Getting this into the panel seems to be much more complicated.

ninavizz commented 4 years ago

@unman We're trying to put the final touches on a survey that will answer many of these questions, and more... stay tuned!

(no, I do not believe a majority, or close, of Qubes users come from macs; I was speaking only to my own informal poll of my own Twitter followers)

lorenzog commented 1 year ago

For quick screenshots I'm using this in dom0:

#!/bin/sh
# find current window
WINDOW_ID=$(xprop -root _NET_ACTIVE_WINDOW | cut -d ' ' -f 5 | tr -d ',')
TARGET_VM=$(xprop -id $WINDOW_ID _QUBES_VMNAME | cut -d ' ' -f 3 | tr -d ''')
# save to clipboard, using rectangular selection
xfce4-screenshotter -c -r
# send to TARGET
xclip -out -sel c -t image/png | qvm-run --pass-io $TARGET_VM 'xclip -sel c -t image/png'

This will take a screenshot and make it available to the VM under focus when the script ran. For now I've edited XFCE settings and mapped the 'print screen' key to the script.

As an alternative for the selection of the VM to send the screenshot, I've looked into how qvm-screenshot-tool linked above by @evadogstar works; zenity looks good but I'd rather use a dialog similar to the one used for qvm-copy - presenting the user a nice dialog window with keyboard-completion of VM names. I just do not know how to quickly implement one. I've looked into the source code of qubes-core-qrexec but it looks more than a half-hour job.. perhaps @andrewdavidwong can help here and point me in the right direction?

andrewdavidwong commented 1 year ago

I've looked into the source code of qubes-core-qrexec but it looks more than a half-hour job.. perhaps @andrewdavidwong can help here and point me in the right direction?
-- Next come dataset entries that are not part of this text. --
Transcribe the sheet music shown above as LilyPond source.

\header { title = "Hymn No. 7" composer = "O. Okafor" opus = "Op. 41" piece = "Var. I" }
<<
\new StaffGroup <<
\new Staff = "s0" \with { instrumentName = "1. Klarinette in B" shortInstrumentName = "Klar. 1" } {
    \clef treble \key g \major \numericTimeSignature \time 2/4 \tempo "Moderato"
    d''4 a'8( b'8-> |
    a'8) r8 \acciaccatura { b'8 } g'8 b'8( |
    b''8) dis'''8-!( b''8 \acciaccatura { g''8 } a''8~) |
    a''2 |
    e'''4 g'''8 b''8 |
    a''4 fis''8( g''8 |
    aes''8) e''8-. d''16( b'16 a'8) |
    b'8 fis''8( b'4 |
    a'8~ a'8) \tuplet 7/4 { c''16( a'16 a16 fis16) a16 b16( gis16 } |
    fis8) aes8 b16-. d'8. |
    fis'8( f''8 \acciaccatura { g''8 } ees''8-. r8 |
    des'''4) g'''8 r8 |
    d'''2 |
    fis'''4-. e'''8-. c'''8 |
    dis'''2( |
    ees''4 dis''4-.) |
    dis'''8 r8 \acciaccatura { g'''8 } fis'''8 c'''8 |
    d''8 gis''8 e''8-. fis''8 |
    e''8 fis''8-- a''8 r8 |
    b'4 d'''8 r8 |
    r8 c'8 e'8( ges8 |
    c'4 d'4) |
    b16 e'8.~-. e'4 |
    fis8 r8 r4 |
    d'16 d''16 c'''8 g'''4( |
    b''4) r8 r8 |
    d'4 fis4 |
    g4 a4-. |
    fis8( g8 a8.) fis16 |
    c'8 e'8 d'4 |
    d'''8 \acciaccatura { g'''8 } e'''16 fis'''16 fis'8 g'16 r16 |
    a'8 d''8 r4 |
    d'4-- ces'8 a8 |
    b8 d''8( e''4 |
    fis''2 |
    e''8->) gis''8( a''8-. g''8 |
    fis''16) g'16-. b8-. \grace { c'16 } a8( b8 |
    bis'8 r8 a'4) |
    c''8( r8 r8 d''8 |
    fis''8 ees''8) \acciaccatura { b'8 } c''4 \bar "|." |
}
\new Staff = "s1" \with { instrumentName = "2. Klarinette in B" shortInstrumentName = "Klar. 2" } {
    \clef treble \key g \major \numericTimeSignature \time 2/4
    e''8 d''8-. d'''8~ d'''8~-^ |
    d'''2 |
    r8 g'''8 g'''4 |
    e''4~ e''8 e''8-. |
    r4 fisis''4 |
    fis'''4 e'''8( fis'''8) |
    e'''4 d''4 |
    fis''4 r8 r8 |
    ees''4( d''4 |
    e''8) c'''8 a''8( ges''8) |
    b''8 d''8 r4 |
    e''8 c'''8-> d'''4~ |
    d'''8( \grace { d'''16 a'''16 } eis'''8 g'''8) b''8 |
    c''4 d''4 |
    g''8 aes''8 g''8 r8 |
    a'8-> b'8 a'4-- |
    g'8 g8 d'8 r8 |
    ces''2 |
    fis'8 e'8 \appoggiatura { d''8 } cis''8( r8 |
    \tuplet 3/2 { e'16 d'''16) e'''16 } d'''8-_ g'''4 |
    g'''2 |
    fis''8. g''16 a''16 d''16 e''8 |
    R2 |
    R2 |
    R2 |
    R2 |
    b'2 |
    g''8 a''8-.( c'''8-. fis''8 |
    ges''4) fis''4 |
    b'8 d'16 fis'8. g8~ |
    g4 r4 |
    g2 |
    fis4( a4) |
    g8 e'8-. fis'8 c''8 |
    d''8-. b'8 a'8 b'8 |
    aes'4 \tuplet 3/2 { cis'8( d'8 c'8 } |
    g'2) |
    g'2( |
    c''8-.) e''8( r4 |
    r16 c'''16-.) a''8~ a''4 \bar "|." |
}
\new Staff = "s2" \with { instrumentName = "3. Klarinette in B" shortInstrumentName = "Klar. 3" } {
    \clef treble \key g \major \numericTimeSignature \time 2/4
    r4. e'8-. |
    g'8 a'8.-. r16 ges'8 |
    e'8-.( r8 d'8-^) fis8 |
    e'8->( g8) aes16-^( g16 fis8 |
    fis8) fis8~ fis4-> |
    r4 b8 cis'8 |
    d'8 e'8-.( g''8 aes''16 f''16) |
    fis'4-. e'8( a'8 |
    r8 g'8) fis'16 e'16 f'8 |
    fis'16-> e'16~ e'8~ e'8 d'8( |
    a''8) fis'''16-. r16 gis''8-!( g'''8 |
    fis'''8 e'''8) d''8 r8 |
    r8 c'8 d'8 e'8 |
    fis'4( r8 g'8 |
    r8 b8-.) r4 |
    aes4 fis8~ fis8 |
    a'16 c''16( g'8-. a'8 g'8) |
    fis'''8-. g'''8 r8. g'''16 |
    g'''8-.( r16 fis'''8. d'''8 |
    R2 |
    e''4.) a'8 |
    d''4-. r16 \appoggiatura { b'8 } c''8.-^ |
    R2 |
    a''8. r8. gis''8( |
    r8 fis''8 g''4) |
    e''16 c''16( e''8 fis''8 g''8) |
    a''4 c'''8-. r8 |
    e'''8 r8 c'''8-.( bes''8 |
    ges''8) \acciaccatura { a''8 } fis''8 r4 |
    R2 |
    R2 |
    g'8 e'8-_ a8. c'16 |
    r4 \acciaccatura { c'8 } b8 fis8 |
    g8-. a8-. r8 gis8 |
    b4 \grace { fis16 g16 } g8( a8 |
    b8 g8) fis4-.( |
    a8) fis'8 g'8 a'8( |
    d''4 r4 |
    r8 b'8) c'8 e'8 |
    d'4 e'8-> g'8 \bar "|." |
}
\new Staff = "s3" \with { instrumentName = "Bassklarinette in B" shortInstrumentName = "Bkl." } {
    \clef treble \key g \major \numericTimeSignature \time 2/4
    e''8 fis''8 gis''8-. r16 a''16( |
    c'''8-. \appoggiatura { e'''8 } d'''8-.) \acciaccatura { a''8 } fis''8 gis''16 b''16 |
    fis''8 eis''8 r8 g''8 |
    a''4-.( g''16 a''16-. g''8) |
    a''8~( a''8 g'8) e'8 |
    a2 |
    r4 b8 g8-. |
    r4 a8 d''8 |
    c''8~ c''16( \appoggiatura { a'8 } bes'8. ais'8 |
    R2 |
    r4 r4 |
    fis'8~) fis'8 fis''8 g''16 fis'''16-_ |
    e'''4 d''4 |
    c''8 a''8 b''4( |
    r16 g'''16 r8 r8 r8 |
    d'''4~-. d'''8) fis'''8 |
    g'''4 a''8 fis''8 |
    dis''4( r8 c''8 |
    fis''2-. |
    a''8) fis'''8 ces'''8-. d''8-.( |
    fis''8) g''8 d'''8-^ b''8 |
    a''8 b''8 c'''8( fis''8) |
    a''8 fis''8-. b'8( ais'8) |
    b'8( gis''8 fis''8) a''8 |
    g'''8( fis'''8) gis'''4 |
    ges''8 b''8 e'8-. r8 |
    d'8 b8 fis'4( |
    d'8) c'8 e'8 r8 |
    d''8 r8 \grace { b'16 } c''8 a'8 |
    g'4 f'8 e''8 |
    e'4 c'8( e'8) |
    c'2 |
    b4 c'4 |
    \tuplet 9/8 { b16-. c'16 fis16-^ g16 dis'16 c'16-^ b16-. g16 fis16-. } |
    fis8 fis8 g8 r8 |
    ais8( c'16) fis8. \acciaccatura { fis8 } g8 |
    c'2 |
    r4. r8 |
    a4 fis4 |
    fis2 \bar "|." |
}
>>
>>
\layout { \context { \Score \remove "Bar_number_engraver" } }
Sorry, I'm not the one to ask for where to find things in the qrexec source code. Perhaps @DemiMarie can help.

DemiMarie commented 1 year ago

I've looked into the source code of qubes-core-qrexec but it looks more than a half-hour job.. perhaps @andrewdavidwong can help here and point me in the right direction?

Sorry, I'm not the one to ask for where to find things in the qrexec source code. Perhaps @DemiMarie can help.

Looks like dom0-initiated qrexec calls do not support popping up an interactive dialog. Yet.